## What to produce:
Reproduce the data verbatim, beginning with its first line and continuing through the line that contains "sických zariadení až", with both of those lines included.

· · · ·

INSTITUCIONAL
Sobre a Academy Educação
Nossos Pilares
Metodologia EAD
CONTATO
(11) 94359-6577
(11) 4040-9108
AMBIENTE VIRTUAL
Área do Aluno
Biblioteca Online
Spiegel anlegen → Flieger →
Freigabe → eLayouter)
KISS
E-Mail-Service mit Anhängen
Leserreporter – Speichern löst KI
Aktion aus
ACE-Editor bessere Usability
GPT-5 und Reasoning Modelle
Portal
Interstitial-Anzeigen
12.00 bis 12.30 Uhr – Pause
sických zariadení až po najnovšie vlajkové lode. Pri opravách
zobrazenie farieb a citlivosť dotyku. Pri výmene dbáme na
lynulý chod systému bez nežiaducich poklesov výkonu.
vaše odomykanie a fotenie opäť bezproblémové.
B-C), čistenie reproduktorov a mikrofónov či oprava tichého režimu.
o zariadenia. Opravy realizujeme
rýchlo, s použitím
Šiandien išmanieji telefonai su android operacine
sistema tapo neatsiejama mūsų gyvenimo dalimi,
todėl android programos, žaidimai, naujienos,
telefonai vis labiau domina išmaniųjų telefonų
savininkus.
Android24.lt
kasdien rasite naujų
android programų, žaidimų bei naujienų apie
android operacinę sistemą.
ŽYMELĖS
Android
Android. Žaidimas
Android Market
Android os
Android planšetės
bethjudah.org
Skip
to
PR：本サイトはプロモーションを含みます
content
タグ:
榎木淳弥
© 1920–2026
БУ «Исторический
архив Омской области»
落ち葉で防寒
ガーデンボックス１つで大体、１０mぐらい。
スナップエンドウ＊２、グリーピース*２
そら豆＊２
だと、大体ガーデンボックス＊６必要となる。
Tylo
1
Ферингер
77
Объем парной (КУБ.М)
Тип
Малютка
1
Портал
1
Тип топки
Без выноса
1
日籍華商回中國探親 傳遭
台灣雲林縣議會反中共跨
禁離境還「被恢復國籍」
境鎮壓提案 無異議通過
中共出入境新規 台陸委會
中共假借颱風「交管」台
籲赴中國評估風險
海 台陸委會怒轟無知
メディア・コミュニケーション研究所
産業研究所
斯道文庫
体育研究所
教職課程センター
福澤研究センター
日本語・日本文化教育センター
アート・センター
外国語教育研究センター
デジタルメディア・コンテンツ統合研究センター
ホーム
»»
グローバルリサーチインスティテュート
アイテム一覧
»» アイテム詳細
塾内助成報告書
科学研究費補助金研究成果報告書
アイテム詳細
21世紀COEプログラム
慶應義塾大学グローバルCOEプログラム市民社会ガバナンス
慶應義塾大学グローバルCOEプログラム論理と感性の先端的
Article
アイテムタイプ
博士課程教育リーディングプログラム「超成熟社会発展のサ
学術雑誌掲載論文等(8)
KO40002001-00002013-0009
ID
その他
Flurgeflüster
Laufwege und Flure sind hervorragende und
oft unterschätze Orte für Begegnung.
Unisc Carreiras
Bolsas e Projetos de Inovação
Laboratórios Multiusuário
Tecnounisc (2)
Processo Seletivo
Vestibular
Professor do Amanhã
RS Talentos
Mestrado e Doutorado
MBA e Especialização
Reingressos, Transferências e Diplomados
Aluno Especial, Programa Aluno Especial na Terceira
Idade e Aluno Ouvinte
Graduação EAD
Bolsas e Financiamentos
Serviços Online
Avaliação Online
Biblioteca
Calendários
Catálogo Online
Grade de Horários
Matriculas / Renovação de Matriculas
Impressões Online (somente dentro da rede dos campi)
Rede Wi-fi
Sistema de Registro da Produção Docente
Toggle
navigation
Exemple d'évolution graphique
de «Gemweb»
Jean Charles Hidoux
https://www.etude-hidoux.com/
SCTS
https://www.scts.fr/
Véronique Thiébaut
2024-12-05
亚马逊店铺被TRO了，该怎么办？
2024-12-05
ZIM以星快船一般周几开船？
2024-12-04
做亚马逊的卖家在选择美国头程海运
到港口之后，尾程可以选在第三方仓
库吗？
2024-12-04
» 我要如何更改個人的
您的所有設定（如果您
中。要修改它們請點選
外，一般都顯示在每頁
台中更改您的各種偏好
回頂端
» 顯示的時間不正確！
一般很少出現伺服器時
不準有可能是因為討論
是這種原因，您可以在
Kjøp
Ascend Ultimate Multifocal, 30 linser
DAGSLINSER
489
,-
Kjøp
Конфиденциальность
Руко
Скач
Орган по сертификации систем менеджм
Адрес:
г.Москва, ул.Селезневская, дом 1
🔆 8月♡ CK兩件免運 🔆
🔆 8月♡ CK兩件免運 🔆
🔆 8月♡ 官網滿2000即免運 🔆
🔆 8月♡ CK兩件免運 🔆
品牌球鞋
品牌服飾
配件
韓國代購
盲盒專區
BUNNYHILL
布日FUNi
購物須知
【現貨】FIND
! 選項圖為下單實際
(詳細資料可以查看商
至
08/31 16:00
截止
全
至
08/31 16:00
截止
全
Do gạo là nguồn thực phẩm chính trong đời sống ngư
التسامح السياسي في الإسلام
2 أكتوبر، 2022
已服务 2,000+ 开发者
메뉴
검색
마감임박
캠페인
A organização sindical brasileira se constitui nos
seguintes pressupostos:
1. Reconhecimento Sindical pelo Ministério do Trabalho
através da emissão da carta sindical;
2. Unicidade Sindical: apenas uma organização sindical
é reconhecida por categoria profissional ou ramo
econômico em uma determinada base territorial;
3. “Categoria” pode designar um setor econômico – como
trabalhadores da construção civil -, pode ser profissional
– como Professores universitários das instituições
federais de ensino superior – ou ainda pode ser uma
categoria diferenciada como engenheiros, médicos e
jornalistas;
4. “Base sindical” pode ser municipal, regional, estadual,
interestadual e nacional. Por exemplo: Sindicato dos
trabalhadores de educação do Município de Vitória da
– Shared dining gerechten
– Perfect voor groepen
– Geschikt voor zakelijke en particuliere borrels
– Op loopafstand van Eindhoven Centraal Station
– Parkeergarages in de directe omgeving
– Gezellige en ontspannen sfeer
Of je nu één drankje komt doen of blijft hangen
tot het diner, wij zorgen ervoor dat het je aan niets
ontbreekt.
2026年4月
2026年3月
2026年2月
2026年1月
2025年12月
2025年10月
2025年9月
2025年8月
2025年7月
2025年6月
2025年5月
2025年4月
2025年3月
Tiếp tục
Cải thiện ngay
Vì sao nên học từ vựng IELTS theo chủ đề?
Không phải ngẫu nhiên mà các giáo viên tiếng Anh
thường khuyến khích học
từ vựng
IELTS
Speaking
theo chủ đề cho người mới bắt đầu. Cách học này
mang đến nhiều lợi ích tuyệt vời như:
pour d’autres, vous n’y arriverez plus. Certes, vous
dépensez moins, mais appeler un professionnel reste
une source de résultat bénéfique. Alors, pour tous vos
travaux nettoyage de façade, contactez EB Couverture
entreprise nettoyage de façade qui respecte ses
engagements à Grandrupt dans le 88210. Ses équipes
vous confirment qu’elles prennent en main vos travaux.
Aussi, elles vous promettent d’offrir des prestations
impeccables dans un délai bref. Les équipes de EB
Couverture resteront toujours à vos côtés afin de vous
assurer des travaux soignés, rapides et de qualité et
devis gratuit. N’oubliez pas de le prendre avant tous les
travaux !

· · · ·

## Response below:
INSTITUCIONAL
Sobre a Academy Educação
Nossos Pilares
Metodologia EAD
CONTATO
(11) 94359-6577
(11) 4040-9108
AMBIENTE VIRTUAL
Área do Aluno
Biblioteca Online
Spiegel anlegen → Flieger →
Freigabe → eLayouter)
KISS
E-Mail-Service mit Anhängen
Leserreporter – Speichern löst KI
Aktion aus
ACE-Editor bessere Usability
GPT-5 und Reasoning Modelle
Portal
Interstitial-Anzeigen
12.00 bis 12.30 Uhr – Pause
sických zariadení až po najnovšie vlajkové lode. Pri opravách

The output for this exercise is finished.